Amortization refers to the accounting technique which involves the distribution of the cost of any asset over a period of time. This technique is generally helpful in lowering the cost value of some kind of intangible asset which usually increments through schedule charges to income. It is the process of payments of the debt obligations with a schedule which is based on a fixed amount of repayments form time to time. These repayments are usually done in regular installments. These payments of installments are based on a fixed schedule of amortization in a given duration of time. Amortizations are known to reduce the incomes which are taxable throughout the lifespan of an asset. Theses also lead to the deduction of the expenses which are related to the capital amount over the useful life of the assets. So basically amortization is the measure of the extent to which an intangible asset has been consumed for example a patent or a good will or even a copyright.

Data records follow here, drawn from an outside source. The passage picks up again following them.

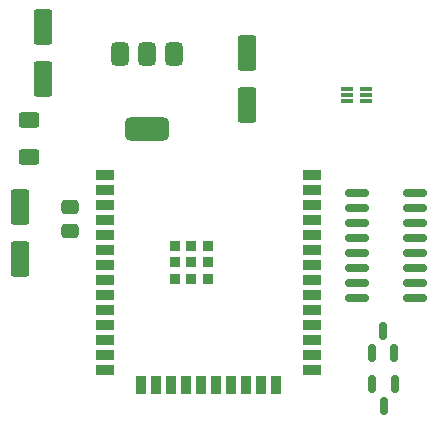
<source format=gbr>
%TF.GenerationSoftware,KiCad,Pcbnew,8.99.0-unknown-e6b739776e~181~ubuntu24.04.1*%
%TF.CreationDate,2024-12-30T21:47:43+01:00*%
%TF.ProjectId,Spinne_Werkstatt,5370696e-6e65-45f5-9765-726b73746174,rev?*%
%TF.SameCoordinates,Original*%
%TF.FileFunction,Paste,Top*%
%TF.FilePolarity,Positive*%
%FSLAX46Y46*%
G04 Gerber Fmt 4.6, Leading zero omitted, Abs format (unit mm)*
G04 Created by KiCad (PCBNEW 8.99.0-unknown-e6b739776e~181~ubuntu24.04.1) date 2024-12-30 21:47:43*
%MOMM*%
%LPD*%
G01*
G04 APERTURE LIST*
G04 Aperture macros list*
%AMRoundRect*
0 Rectangle with rounded corners*
0 $1 Rounding radius*
0 $2 $3 $4 $5 $6 $7 $8 $9 X,Y pos of 4 corners*
0 Add a 4 corners polygon primitive as box body*
4,1,4,$2,$3,$4,$5,$6,$7,$8,$9,$2,$3,0*
0 Add four circle primitives for the rounded corners*
1,1,$1+$1,$2,$3*
1,1,$1+$1,$4,$5*
1,1,$1+$1,$6,$7*
1,1,$1+$1,$8,$9*
0 Add four rect primitives between the rounded corners*
20,1,$1+$1,$2,$3,$4,$5,0*
20,1,$1+$1,$4,$5,$6,$7,0*
20,1,$1+$1,$6,$7,$8,$9,0*
20,1,$1+$1,$8,$9,$2,$3,0*%
G04 Aperture macros list end*
%ADD10RoundRect,0.250000X-0.625000X0.400000X-0.625000X-0.400000X0.625000X-0.400000X0.625000X0.400000X0*%
%ADD11RoundRect,0.250000X0.550000X-1.250000X0.550000X1.250000X-0.550000X1.250000X-0.550000X-1.250000X0*%
%ADD12RoundRect,0.250000X-0.475000X0.337500X-0.475000X-0.337500X0.475000X-0.337500X0.475000X0.337500X0*%
%ADD13RoundRect,0.250000X-0.550000X1.250000X-0.550000X-1.250000X0.550000X-1.250000X0.550000X1.250000X0*%
%ADD14R,0.990000X0.300000*%
%ADD15RoundRect,0.150000X-0.825000X-0.150000X0.825000X-0.150000X0.825000X0.150000X-0.825000X0.150000X0*%
%ADD16RoundRect,0.150000X-0.150000X0.587500X-0.150000X-0.587500X0.150000X-0.587500X0.150000X0.587500X0*%
%ADD17RoundRect,0.375000X-0.375000X0.625000X-0.375000X-0.625000X0.375000X-0.625000X0.375000X0.625000X0*%
%ADD18RoundRect,0.500000X-1.400000X0.500000X-1.400000X-0.500000X1.400000X-0.500000X1.400000X0.500000X0*%
%ADD19RoundRect,0.150000X0.150000X-0.587500X0.150000X0.587500X-0.150000X0.587500X-0.150000X-0.587500X0*%
%ADD20R,1.500000X0.900000*%
%ADD21R,0.900000X1.500000*%
%ADD22R,0.900000X0.900000*%
G04 APERTURE END LIST*
D10*
%TO.C,ESP_EN_R1*%
X124000000Y-49650000D03*
X124000000Y-52750000D03*
%TD*%
D11*
%TO.C,C_3.3V1*%
X125250000Y-46200000D03*
X125250000Y-41800000D03*
%TD*%
D12*
%TO.C,C_ESP2*%
X127500000Y-57000000D03*
X127500000Y-59075000D03*
%TD*%
D13*
%TO.C,C_ESP1*%
X123250000Y-57050000D03*
X123250000Y-61450000D03*
%TD*%
D14*
%TO.C,D1*%
X152555000Y-48055000D03*
X152555000Y-47555000D03*
X152555000Y-47055000D03*
X150945000Y-47055000D03*
X150945000Y-47555000D03*
X150945000Y-48055000D03*
%TD*%
D15*
%TO.C,U2*%
X151775000Y-55805000D03*
X151775000Y-57075000D03*
X151775000Y-58345000D03*
X151775000Y-59615000D03*
X151775000Y-60885000D03*
X151775000Y-62155000D03*
X151775000Y-63425000D03*
X151775000Y-64695000D03*
X156725000Y-64695000D03*
X156725000Y-63425000D03*
X156725000Y-62155000D03*
X156725000Y-60885000D03*
X156725000Y-59615000D03*
X156725000Y-58345000D03*
X156725000Y-57075000D03*
X156725000Y-55805000D03*
%TD*%
D16*
%TO.C,Q2*%
X155000000Y-72000000D03*
X153100000Y-72000000D03*
X154050000Y-73875000D03*
%TD*%
D17*
%TO.C,Spannungsregler1*%
X136300000Y-44100000D03*
X134000000Y-44100000D03*
D18*
X134000000Y-50400000D03*
D17*
X131700000Y-44100000D03*
%TD*%
D19*
%TO.C,Q1*%
X153050000Y-69375000D03*
X154950000Y-69375000D03*
X154000000Y-67500000D03*
%TD*%
D13*
%TO.C,C_5V1*%
X142500000Y-44000000D03*
X142500000Y-48400000D03*
%TD*%
D20*
%TO.C,U1*%
X130500000Y-54340000D03*
X130500000Y-55610000D03*
X130500000Y-56880000D03*
X130500000Y-58150000D03*
X130500000Y-59420000D03*
X130500000Y-60690000D03*
X130500000Y-61960000D03*
X130500000Y-63230000D03*
X130500000Y-64500000D03*
X130500000Y-65770000D03*
X130500000Y-67040000D03*
X130500000Y-68310000D03*
X130500000Y-69580000D03*
X130500000Y-70850000D03*
D21*
X133535000Y-72100000D03*
X134805000Y-72100000D03*
X136075000Y-72100000D03*
X137345000Y-72100000D03*
X138615000Y-72100000D03*
X139885000Y-72100000D03*
X141155000Y-72100000D03*
X142425000Y-72100000D03*
X143695000Y-72100000D03*
X144965000Y-72100000D03*
D20*
X148000000Y-70850000D03*
X148000000Y-69580000D03*
X148000000Y-68310000D03*
X148000000Y-67040000D03*
X148000000Y-65770000D03*
X148000000Y-64500000D03*
X148000000Y-63230000D03*
X148000000Y-61960000D03*
X148000000Y-60690000D03*
X148000000Y-59420000D03*
X148000000Y-58150000D03*
X148000000Y-56880000D03*
X148000000Y-55610000D03*
X148000000Y-54340000D03*
D22*
X136350000Y-60280000D03*
X136350000Y-61680000D03*
X136350000Y-63080000D03*
X137750000Y-60280000D03*
X137750000Y-61680000D03*
X137750000Y-63080000D03*
X139150000Y-60280000D03*
X139150000Y-61680000D03*
X139150000Y-63080000D03*
%TD*%
M02*

</source>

Many times amortization is compared with the depreciation that are used for the assets which are tangible and also to those depletion’s which are commonly used for those natural resources. So when an entity (business) does the amortization of an expense they actually end up teeing the cost of the assets to the revenue that has been generated. So if for example there is a large asset, the rewards for the expenses of that particular year will be reaped of the businesses itself. Thus the expenses are written off incrementally thought the life of that asset which can be either tangible o even intangible.
Working of amortization
Now one hand where most of the assets lose their value over time, amortization lets an entity cover up for the gradual looses form the records of accounting. By simply showing the decrement in the value of an asset will automatically lead to a reduction in the taxable income. Also if there is any asset that brings in the money for over a year, one would surely want to write off its cost for a longer duration of time. Thus it is advisable to make use of the amortization so as to match the expenses of an asset in comparison to the value of the revenue that is generated every year. Also amortization is the process of making repayments of the principal amount which is in the form of loan. In this case amortization would involve the division of the loan amount t ill the time it is completely paid off. Here each payment is recorded as an expense instead of recording the entire cost of the loans at one go.
Thus amortization proves to be quite helpful in reducing those which are taxable throughout the lifespan of any intangible asset.